Сын пристально посмотрел в глаза матери и согласно кивнул.
Струи фонтанов мелодично звучали, спадая из керамических труб на шлифованный мрамор и рассыпаясь на мириады брызг. Повелительным жестом отослав прочь слуг с опахалами, Тайдула спросила:
— Ты хочешь сесть на трон? Или уже даже в мыслях уступил его брату?
Хотел ли Джанибек сесть на этот деревянный символ великой власти, покрытый золотом и серебром, украшенный персидскими жемчугами? Хотел ли он почувствовать под собой надежную опору ножек из чистого серебра, которым талантливые мастера придали такие чудесные формы? Да, да и еще раз да! Сесть и обвести взором большую залу, где все готовы пасть ниц при первом же его повелении, где лишь подобострастные трусливые взгляды, украдкой пытающиеся перехватить взгляд ЕГО, Повелителя! Но как?
— Я убью Тинибека, мать! Я его ненавижу!
— Т с с с, я прекрасно слышу тебя, дорогой! Да, двоим вам нет места под солнцем! Тинибек тоже это прекрасно понимает. И мы должны взять в руки власть, пока он застрял там, в Хорезме! Сначала здесь, в Сарае, затем во всем нашем великом ханстве.
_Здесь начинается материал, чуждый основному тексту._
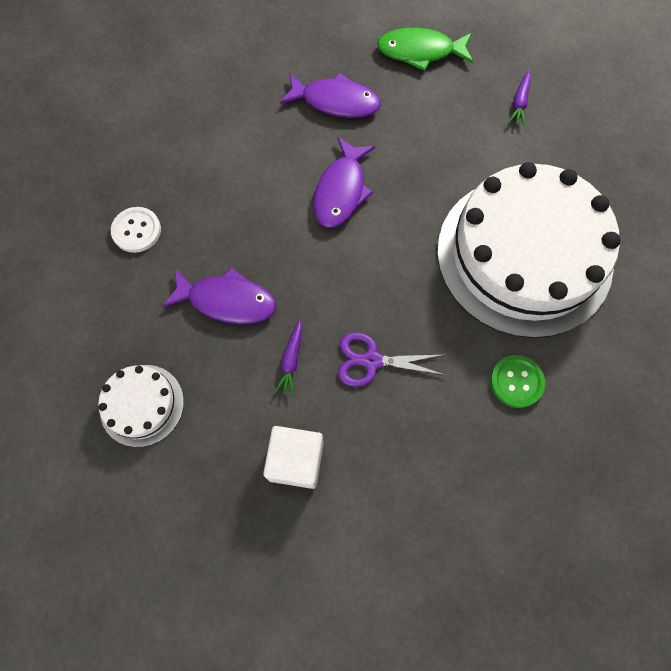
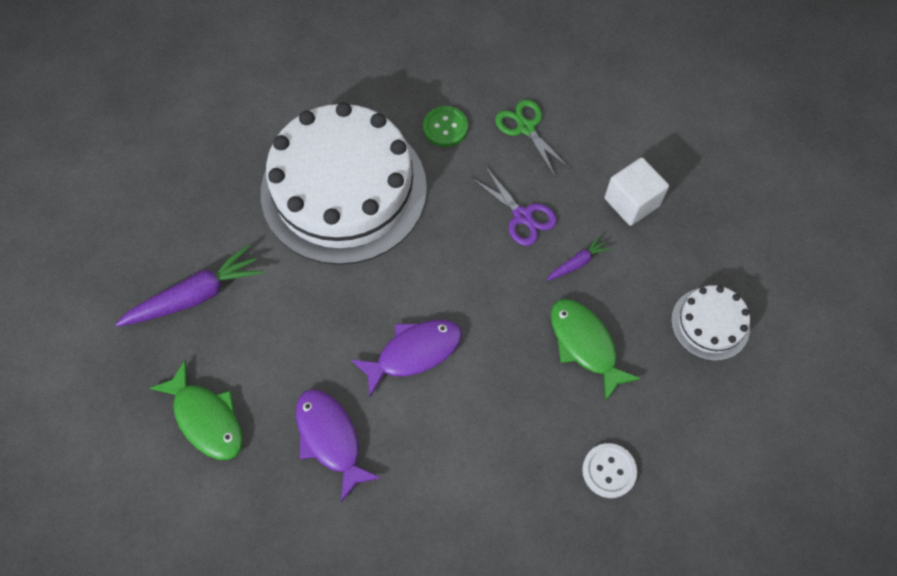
camera: 135 degrees left, 5 degrees down
purple fish [162,267,276,324] -> green fish [551,299,641,402]
purple carrot [508,70,531,126] -> purple carrot [115,244,263,327], size x1.98
none -> green scissors [495,99,571,176]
— Но для власти нужны деньги и воины?! У нас же нет ничего! — вновь едва не выкрикнул Джанибек.
Мать погасила всплеск отчаяния нежным поцелуем.
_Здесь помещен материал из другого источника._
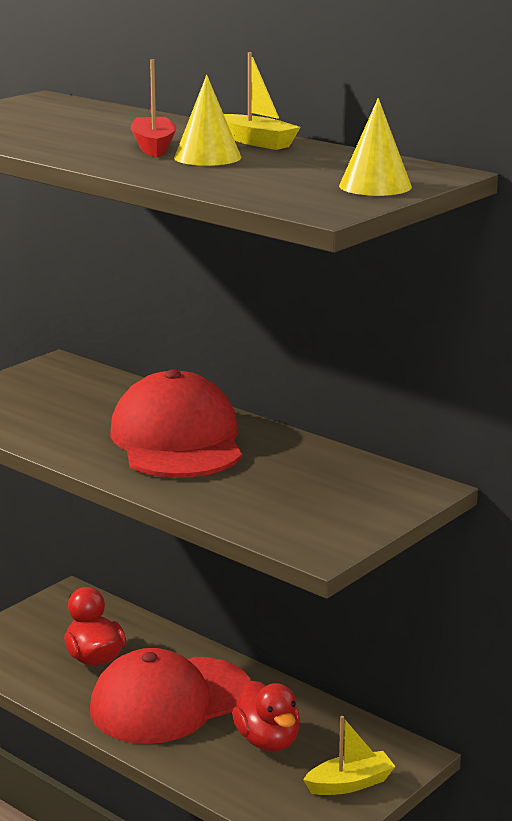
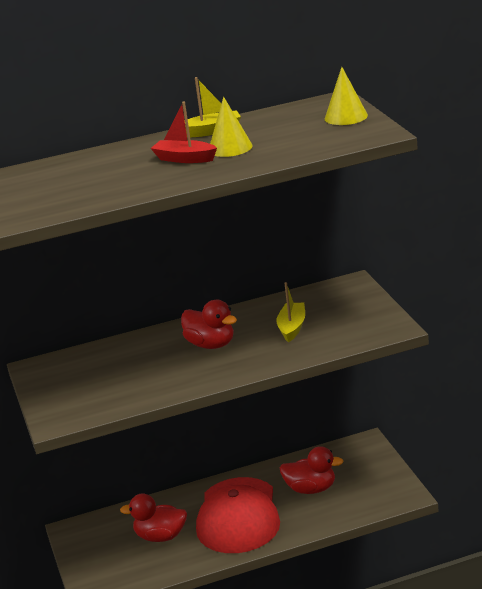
camera: 55 degrees left, 5 degrees up
red cap [110,370,242,478] -> red duck [181,300,237,349]
yellow boat [303,716,396,795] -> yellow boat moved to [276,282,305,342]

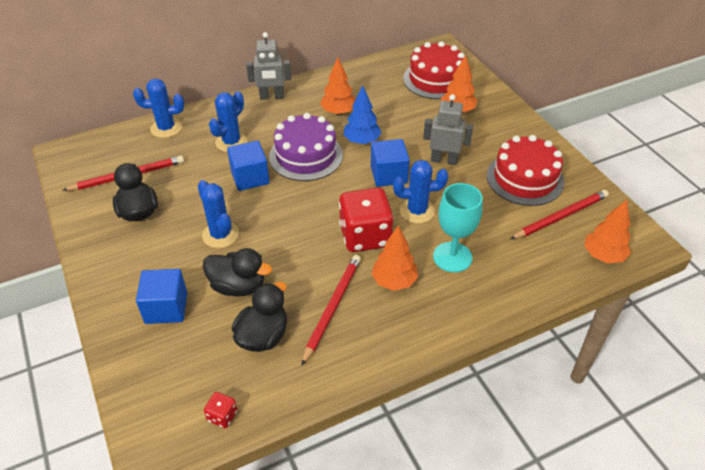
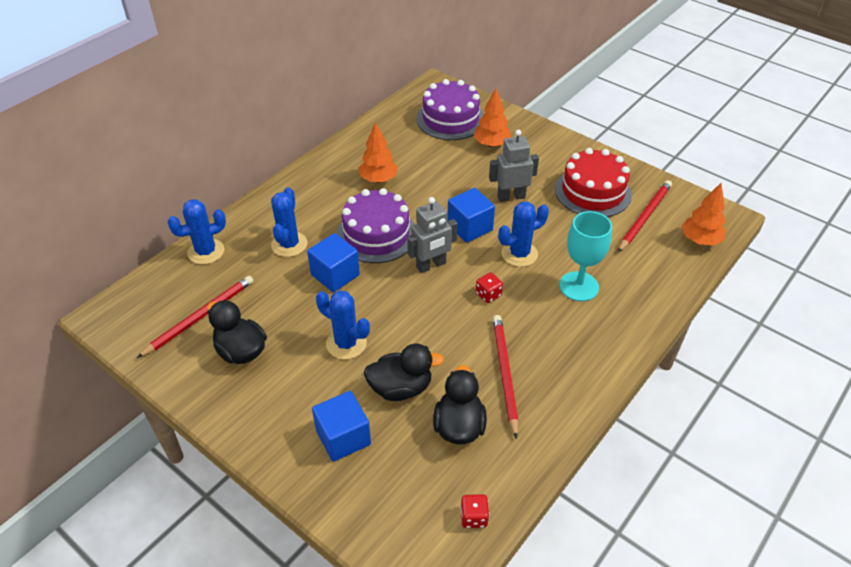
camera: 25 degrees left, 0 degrees up
grey robot [246,32,291,100] -> grey robot moved to [407,197,457,273]
red dice [339,188,394,252] -> red dice [476,272,503,303], size x0.43
blue tree [344,85,382,144] -> none
orange tree [371,225,418,291] -> none
red cake [403,41,465,99] -> purple cake [417,79,484,140]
— У нас есть время, это тоже немало! Так воспользуемся же им. Ты ведь веришь Кадану?
— Так же, как и тебе!
— Вот и прекрасно. Пошли его на Русь, пусть проедет по моим владениям на Упе, пусть вытрясет серебро из твоих коломенских слобод. Напиши ему заемные грамоты, пусть займет серебро у русских купцов, попов! Нужна хотя бы тысяча сом, чтобы начать здесь. Дальше все будет проще, мы сломаем хребет Исе и заберем ключи у Ибрагим-бека.
— Может быть, послать с заемными грамотами и в Кафу?
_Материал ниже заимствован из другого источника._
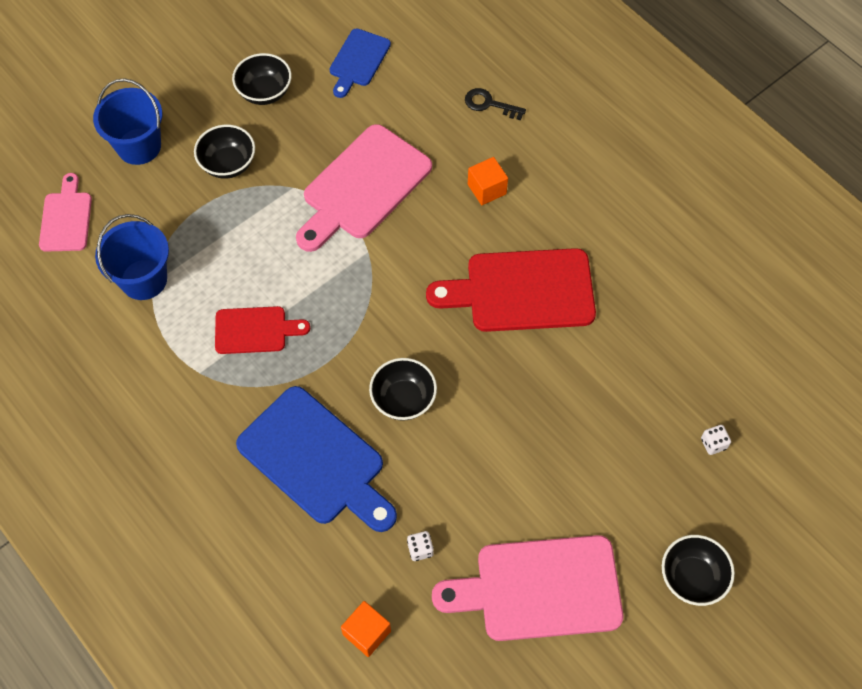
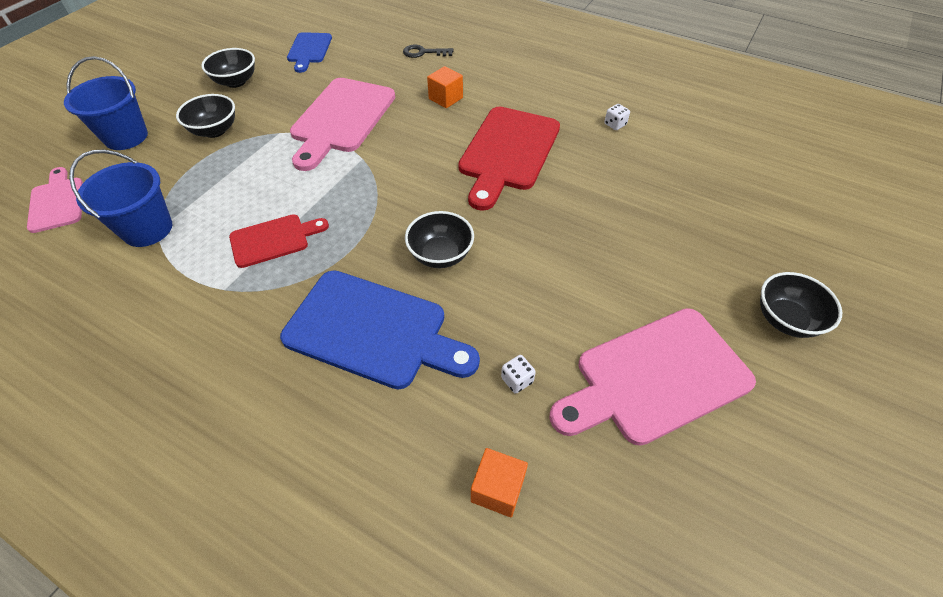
camera: 20 degrees left, 10 degrees down
red cutting board [426,248,596,332] -> red cutting board turned 45 degrees counterclockwise [458,107,560,211]
white dice [701,425,731,455] -> white dice moved to [604,104,630,130]

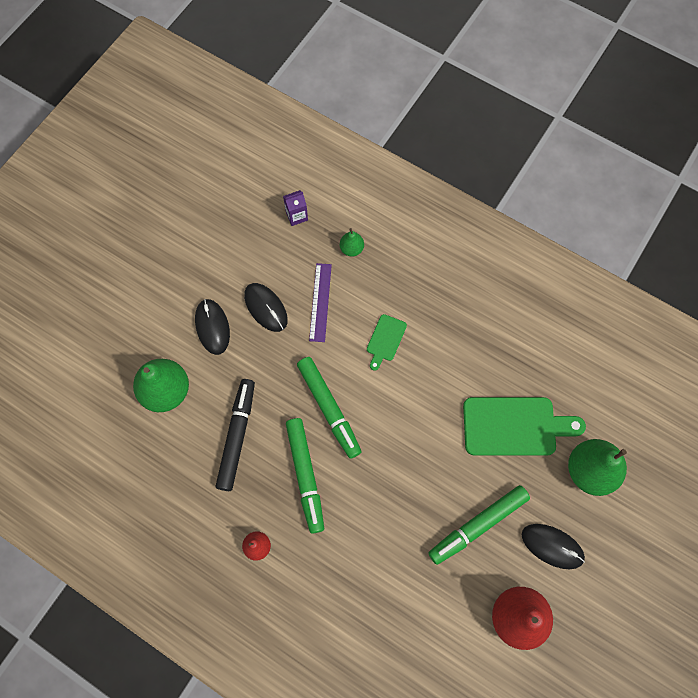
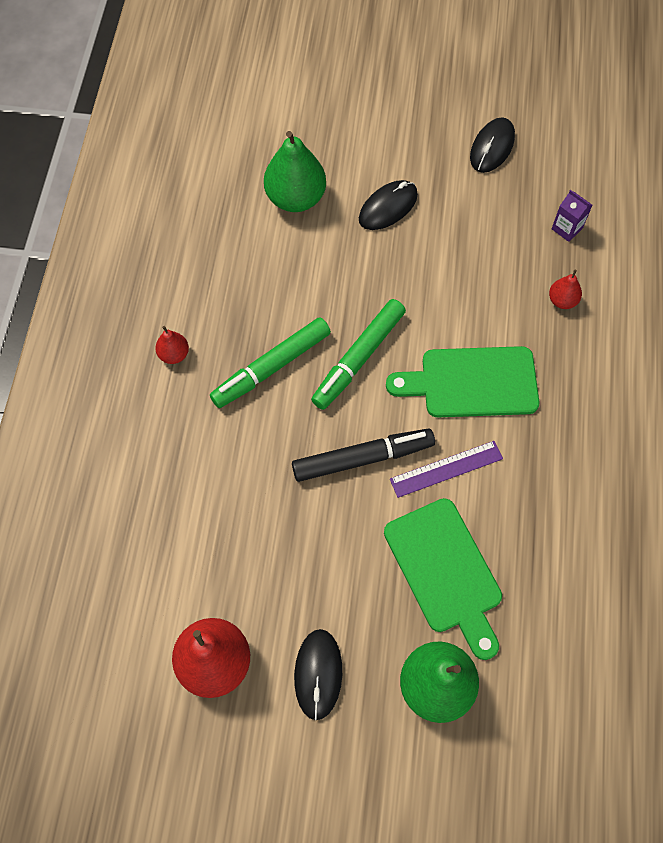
camera: 65 degrees right, 5 degrees down
black marker [215,379,255,491] -> black marker moved to [292,428,435,482]
black mouse [244,283,288,332] -> black mouse moved to [470,117,515,173]
purple ruler [309,263,332,342] -> purple ruler moved to [390,441,503,498]
green pear [340,228,364,257] -> red pear [549,270,582,309]
green cutting board [367,314,407,371] -> green cutting board [386,346,539,417], size x1.98
green marker [428,485,530,565] -> none

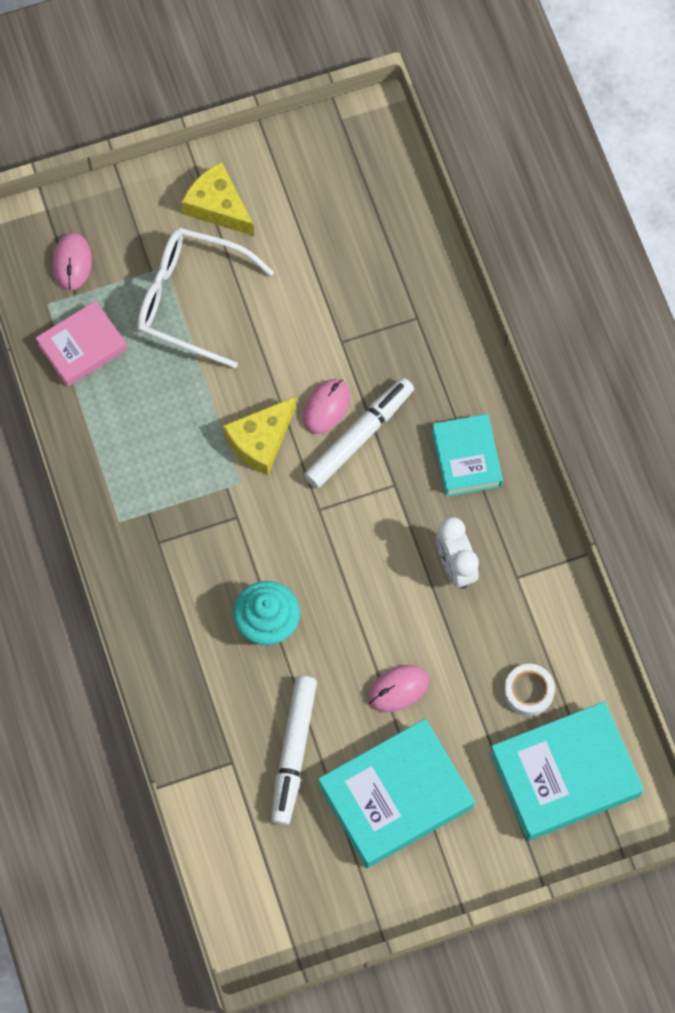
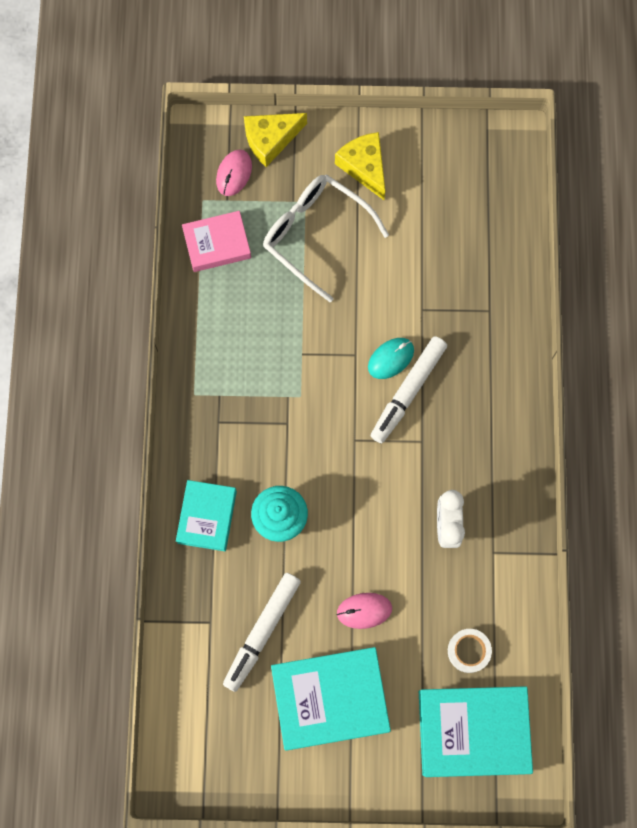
camera: 20 degrees right, 5 degrees up
yellow cheese [223,397,296,475] -> yellow cheese moved to [244,113,307,167]
pink mouse [303,379,350,434] -> turquoise mouse [368,338,414,379]
white marker [304,378,414,488] -> white marker turned 150 degrees clockwise [371,336,447,443]
turquoise book [432,414,503,497] -> turquoise book moved to [176,480,237,551]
— Нет! Я не верю генуэзцам. Они за большую мзду тотчас перепродадут весть о том, что Джанибек срочно ищет деньги, Исе, Кутлуку, самому Тинибеку. Тогда у нас не будет в союзниках даже времени!
— Ты, как всегда, права, мать!
— Я сниму с себя все, что успел надеть великий Узбек. Преврати в монеты и ты свои драгоценности, лишнее оружие, скакунов, соколов, наложниц. К концу лета мы должны будем нанести свой удар. И помни, мой дорогой: гюрза опасна не только тем, что ее укус смертелен! Гораздо страшнее то, что она кусает неожиданно!
Колесо заговора начало потихоньку раскручиваться. Нашлись и в Сарае эмиры и богатые люди, готовые принять сторону Тайдулы и Джанибека. Соглядаи беглербека Исы-Гургена пока ничего не заподозрили.